*EXERCISE DETAILS:* Return, word for word, the lines of the entries below, from the line with "genus: Ptilinopus" through the end of the entries, including both ends. Leave the pictures out of your answer.

▼

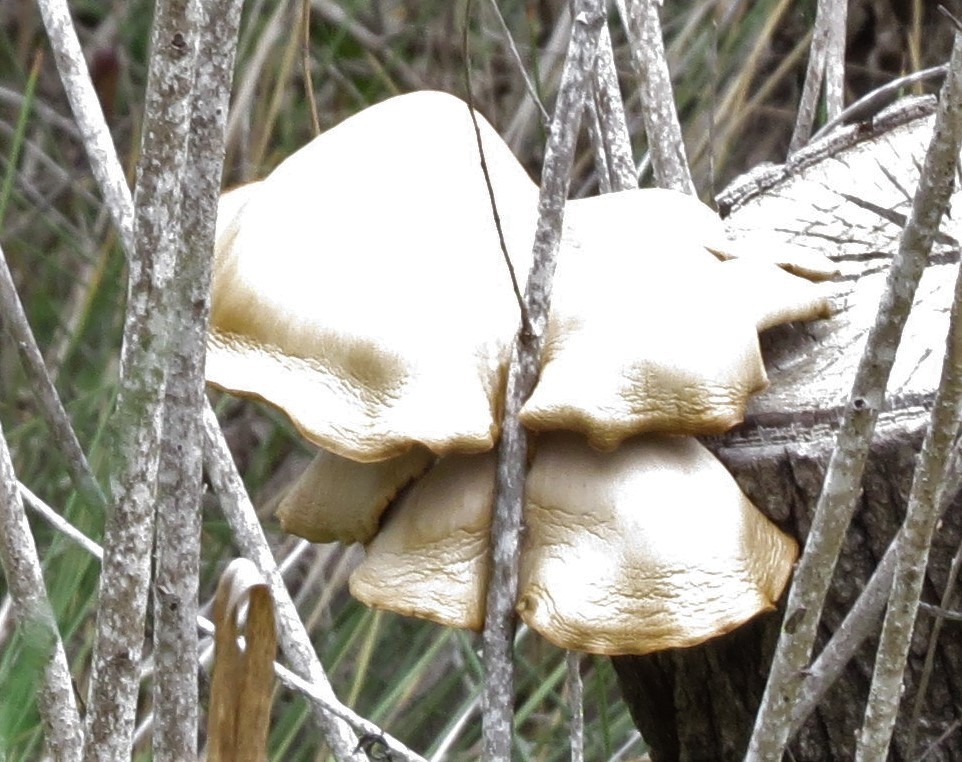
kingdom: Fungi
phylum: Basidiomycota
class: Agaricomycetes
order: Agaricales
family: Pleurotaceae
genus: Pleurotus
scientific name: Pleurotus ostreatus
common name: Oyster mushroom
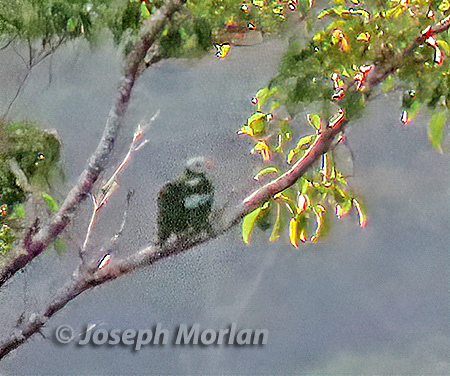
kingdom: Animalia
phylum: Chordata
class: Aves
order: Columbiformes
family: Columbidae
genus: Ptilinopus
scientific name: Ptilinopus granulifrons
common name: Carunculated fruit dove
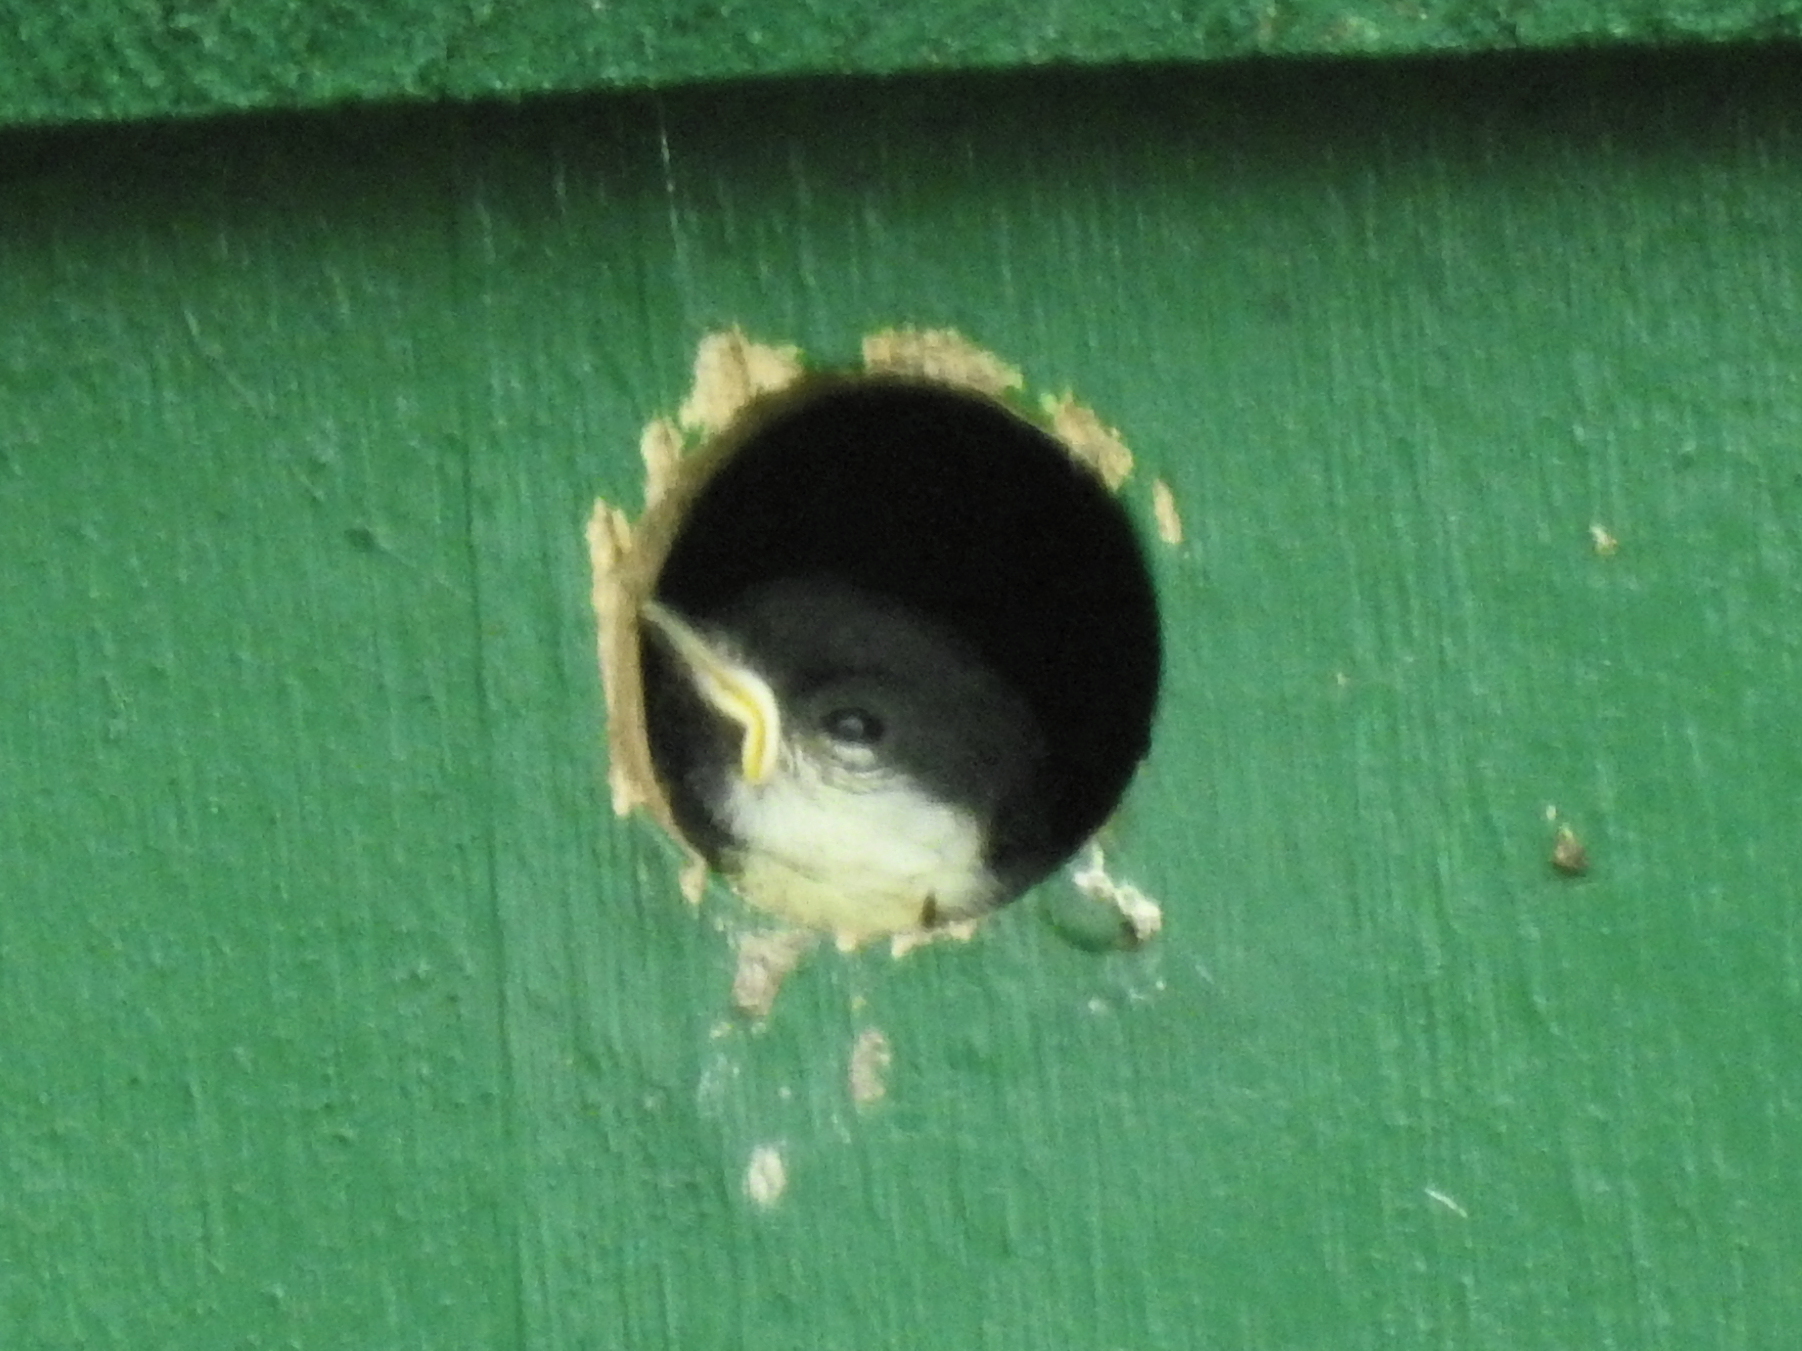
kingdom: Animalia
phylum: Chordata
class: Aves
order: Passeriformes
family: Paridae
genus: Parus
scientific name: Parus major
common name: Great tit
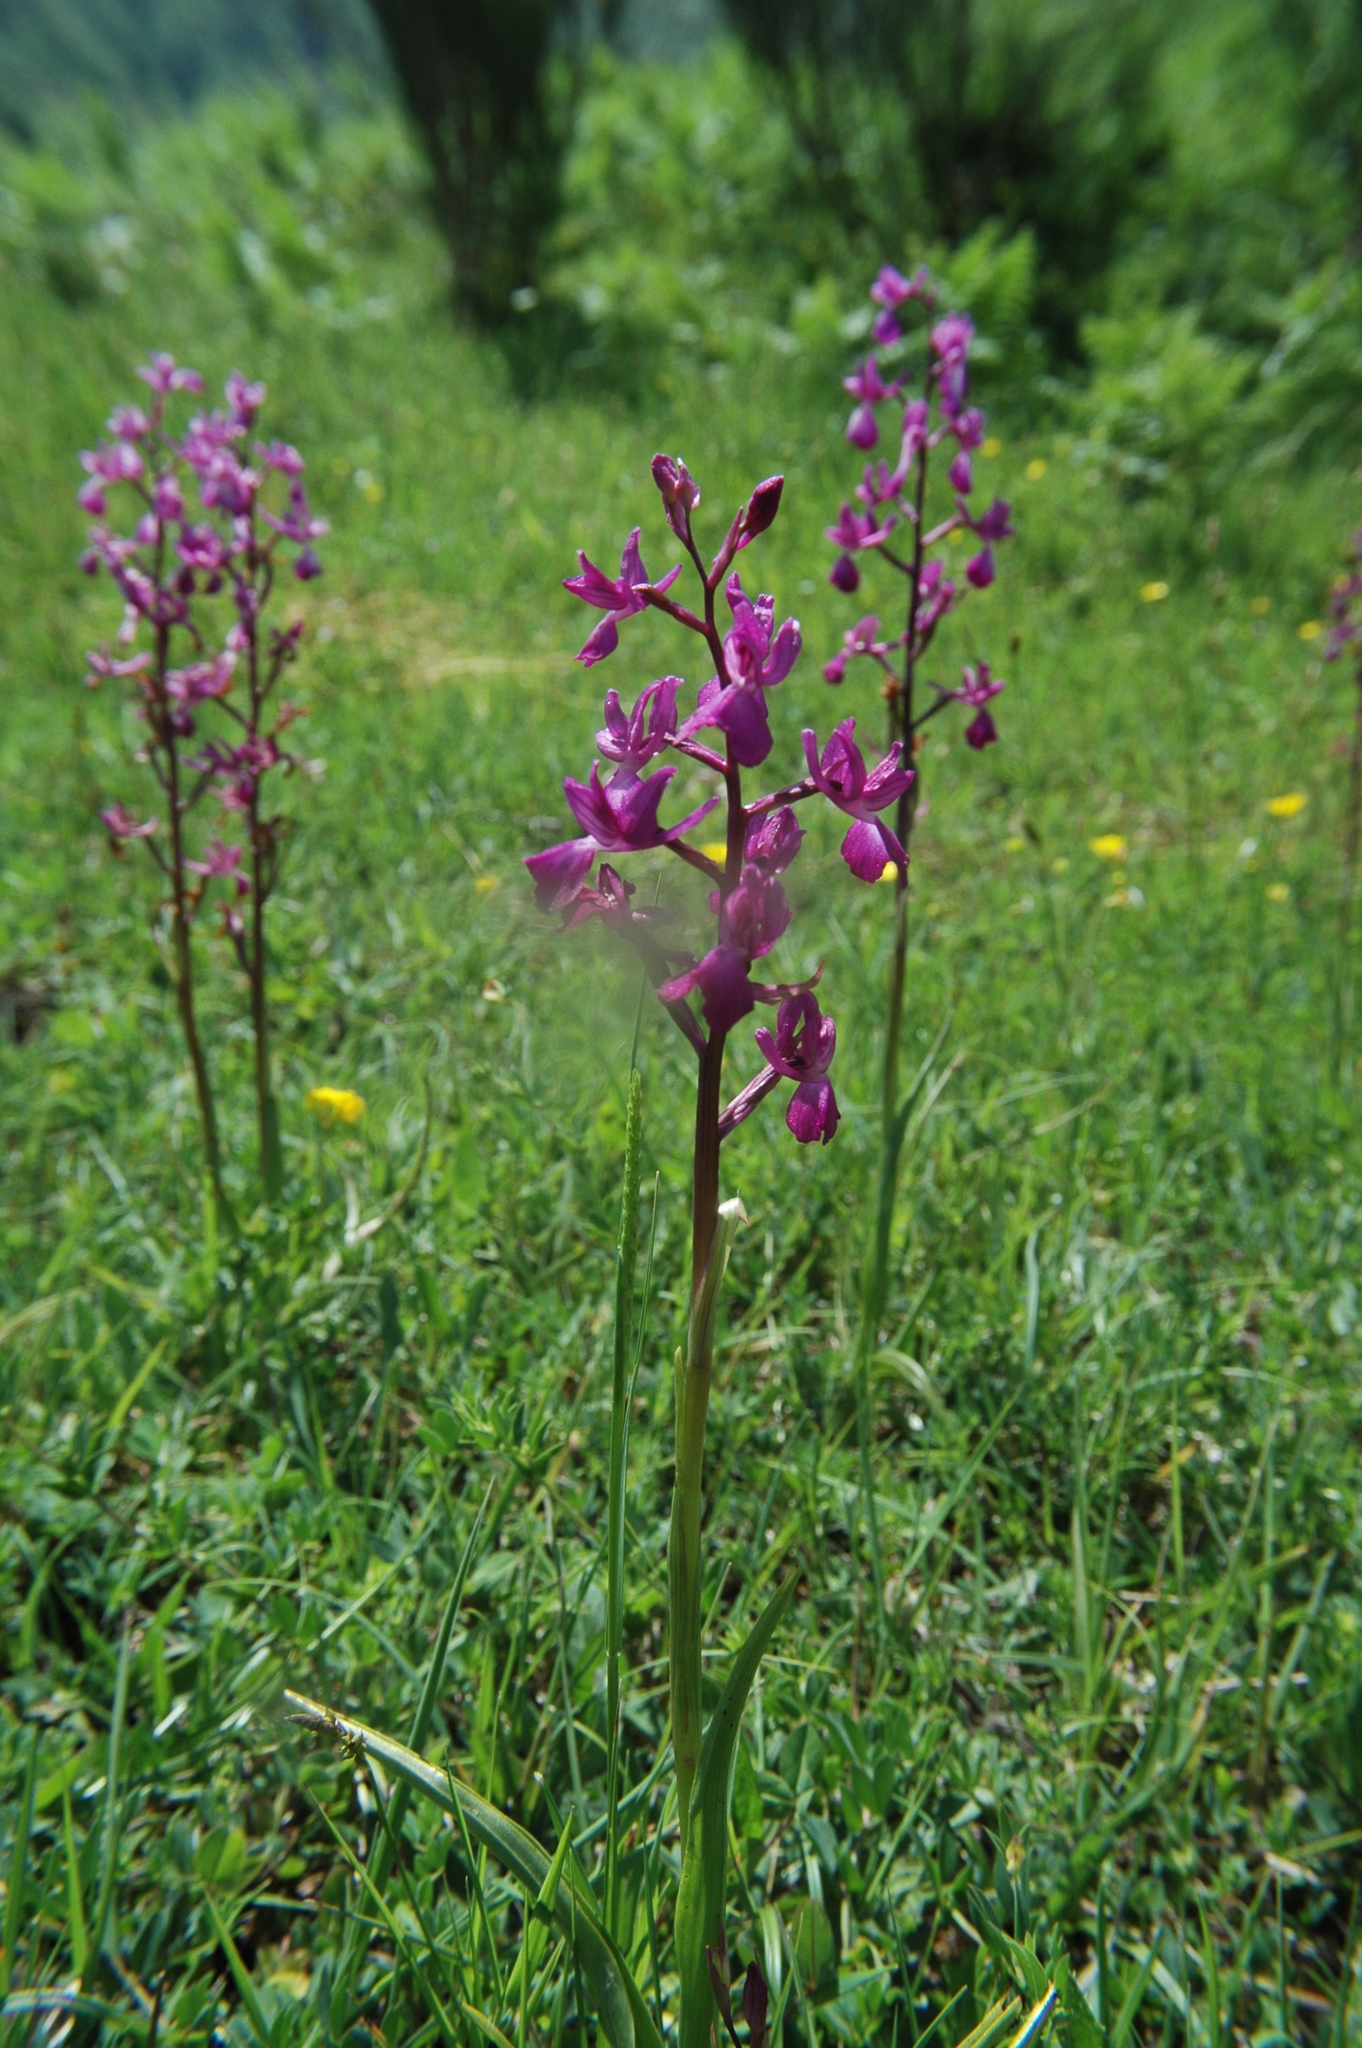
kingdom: Plantae
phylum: Tracheophyta
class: Liliopsida
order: Asparagales
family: Orchidaceae
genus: Anacamptis
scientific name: Anacamptis laxiflora
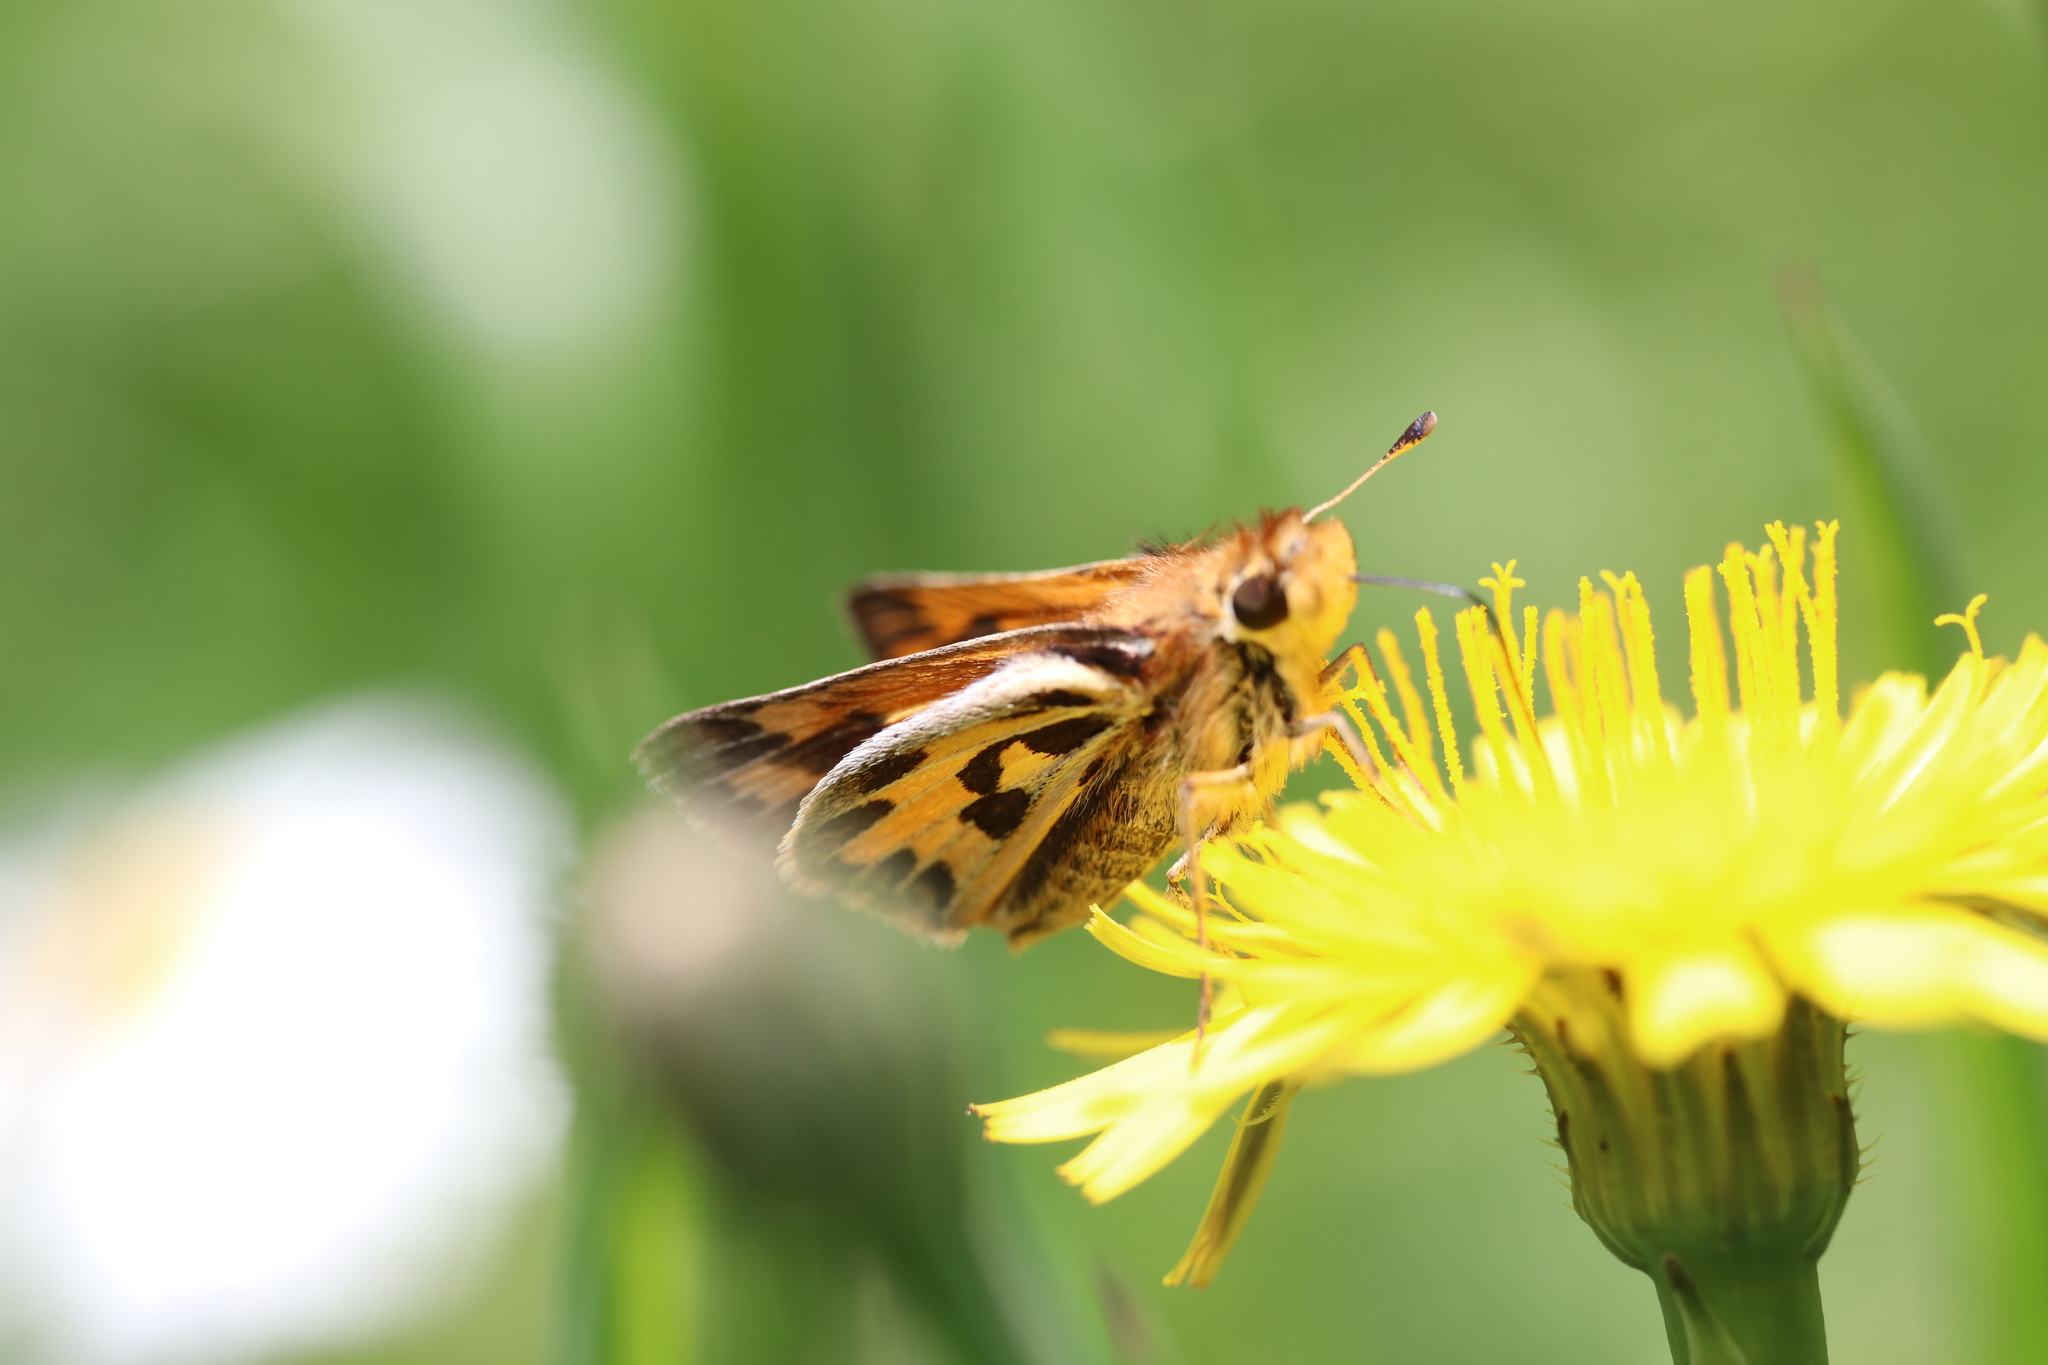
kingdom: Animalia
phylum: Arthropoda
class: Insecta
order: Lepidoptera
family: Hesperiidae
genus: Hylephila
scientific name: Hylephila fasciolata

▲

*CORRECT ANSWER:*
genus: Ptilinopus
scientific name: Ptilinopus granulifrons
common name: Carunculated fruit dove
kingdom: Animalia
phylum: Chordata
class: Aves
order: Passeriformes
family: Paridae
genus: Parus
scientific name: Parus major
common name: Great tit
kingdom: Plantae
phylum: Tracheophyta
class: Liliopsida
order: Asparagales
family: Orchidaceae
genus: Anacamptis
scientific name: Anacamptis laxiflora
kingdom: Animalia
phylum: Arthropoda
class: Insecta
order: Lepidoptera
family: Hesperiidae
genus: Hylephila
scientific name: Hylephila fasciolata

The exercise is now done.